> **Prompt 1**: In the article on Arthur Miller's centennial, through what date is the Signature Theatre Company's revival of Incident at Vichy running?
*** Text block Section Begins ***
December 9, 2015

Honoring Arthur Miller with "An Incident at Vichy" and "A View from the Bridge"

This year marked the centennial of Arthur Miller's birth and for my money, not enough attention has been paid. Sure, there have been a few productions. Both the Nashville Repertory Theatre and the New York Yiddish Rep. have done revivals of Death of a Salesman and the Seattle Rep. did one of A View From the Bridge earlier this fall. Special editions of his plays have been published by Penguin and the Library of Congress and some symposia have been held here and there, including one at the University of Michigan, Miller's alma mater.

But Miller sits on the Mount Rushmore of American playwrights alongside Eugene O'Neill and Tennessee Williams and theater companies around the country should have been putting on not only his major plays but lesser-known works like The Ride Down Mt. Morgan, which marked his last original Broadway production in 2000 and Finishing the Picture, which premiered at the Goodman Theatre in Chicago just four months before Miller's death in 2005.

Instead, New York theater lovers who revere Miller (as I have since I first wrote a paper on his work in high school) have had to content ourselves  with the Signature Theatre Company's respectful revival of Incident at Vichy, which is running on its Irene Diamond Stage though Dec. 20; and the revelatory new staging of A View From the Bridge at the Lyceum Theatre through Feb. 21.
*** Text block Section Ends ***
*** Source material Section Begins ***
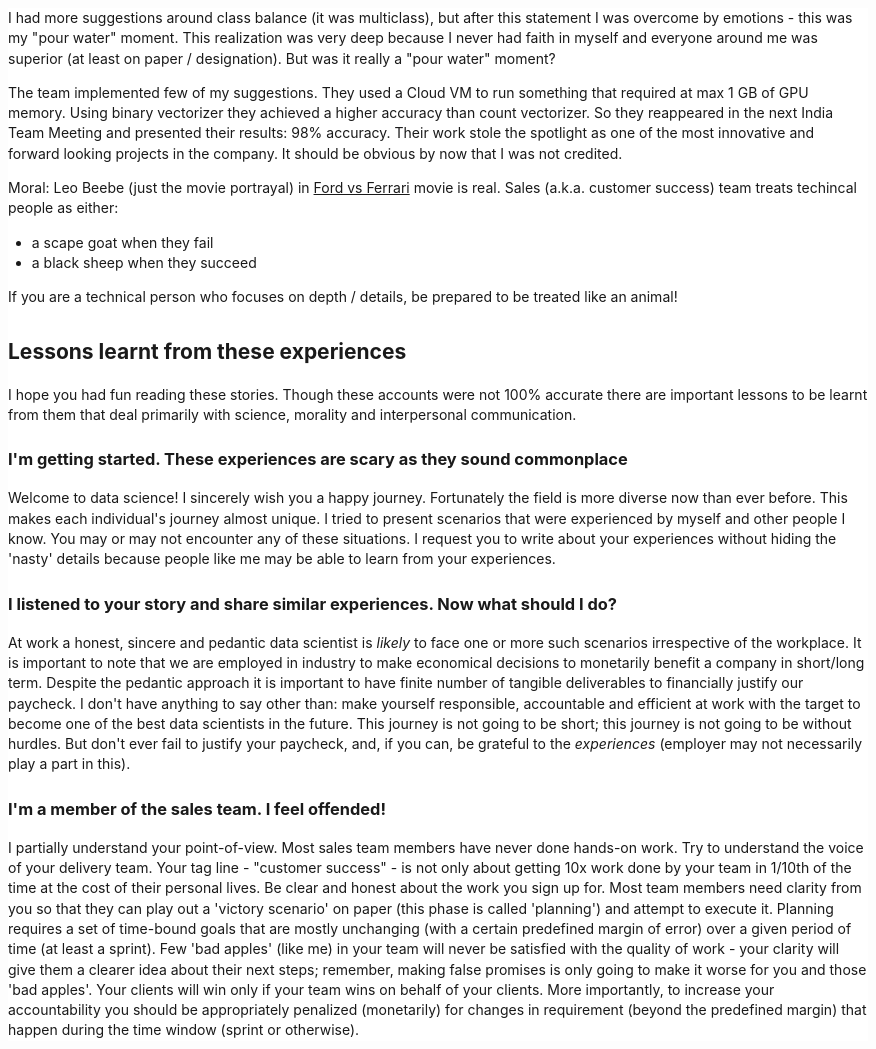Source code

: I had more suggestions around class balance (it was multiclass), but after this statement I was overcome by emotions - this was my "pour water" moment. This realization was very deep because I never had faith in myself and everyone around me was superior (at least on paper / designation). But was it really a "pour water" moment?

The team implemented few of my suggestions. They used a Cloud VM to run something that required at max 1 GB of GPU memory. Using binary vectorizer they achieved a higher accuracy than count vectorizer. So they reappeared in the next India Team Meeting and presented their results: 98% accuracy. Their work stole the spotlight as one of the most innovative and forward looking projects in the company. It should be obvious by now that I was not credited.

Moral: Leo Beebe (just the movie portrayal) in [Ford vs Ferrari](https://www.imdb.com/title/tt1950186/) movie is real. Sales (a.k.a. customer success) team treats techincal people as either:

- a scape goat when they fail
- a black sheep when they succeed

If you are a technical person who focuses on depth / details, be prepared to be treated like an animal!

## Lessons learnt from these experiences

I hope you had fun reading these stories. Though these accounts were not 100% accurate there are important lessons to be learnt from them that deal primarily with science, morality and interpersonal communication.

### I'm getting started. These experiences are scary as they sound commonplace

Welcome to data science! I sincerely wish you a happy journey. Fortunately the field is more diverse now than ever before. This makes each individual's journey almost unique. I tried to present scenarios that were experienced by myself and other people I know. You may or may not encounter any of these situations. I request you to write about your experiences without hiding the 'nasty' details because people like me may be able to learn from your experiences.

### I listened to your story and share similar experiences. Now what should I do?

At work a honest, sincere and pedantic data scientist  is *likely* to face one or more such scenarios irrespective of the workplace. It is important to note that we are employed in industry to make economical decisions to monetarily benefit a company in short/long term. Despite the pedantic approach it is important to have finite number of tangible deliverables to financially justify our paycheck. I don't have anything to say other than: make yourself responsible, accountable and efficient at work with the target to become one of the best data scientists in the future. This journey is not going to be short; this journey is not going to be without hurdles. But don't ever fail to justify your paycheck, and, if you can, be grateful to the *experiences* (employer may not necessarily play a part in this).

### I'm a member of the sales team. I feel offended!

I partially understand your point-of-view. Most sales team members have never done hands-on work. Try to understand the voice of your delivery team. Your tag line - "customer success" - is not only about getting 10x work done by your team in 1/10th of the time at the cost of their personal lives. Be clear and honest about the work you sign up for. Most team members need clarity from you so that they can play out a 'victory scenario' on paper (this phase is called 'planning') and attempt to execute it. Planning requires a set of time-bound goals that are mostly unchanging (with a certain predefined margin of error) over a given period of time (at least a sprint). Few 'bad apples' (like me) in your team will never be satisfied with the quality of work - your clarity will give them a clearer idea about their next steps; remember, making false promises is only going to make it worse for you and those 'bad apples'. Your clients will win only if your team wins on behalf of your clients. More importantly, to increase your accountability you should be appropriately penalized (monetarily) for changes in requirement (beyond the predefined margin) that happen during the time window (sprint or otherwise).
*** Source material Section Ends ***
> **Prompt 2**: Pull out every line of the records above that contains the string "when". Case counts.

> **Your solution 1**: Dec. 20

> **Your solution 2**:
- a scape goat when they fail
- a black sheep when they succeed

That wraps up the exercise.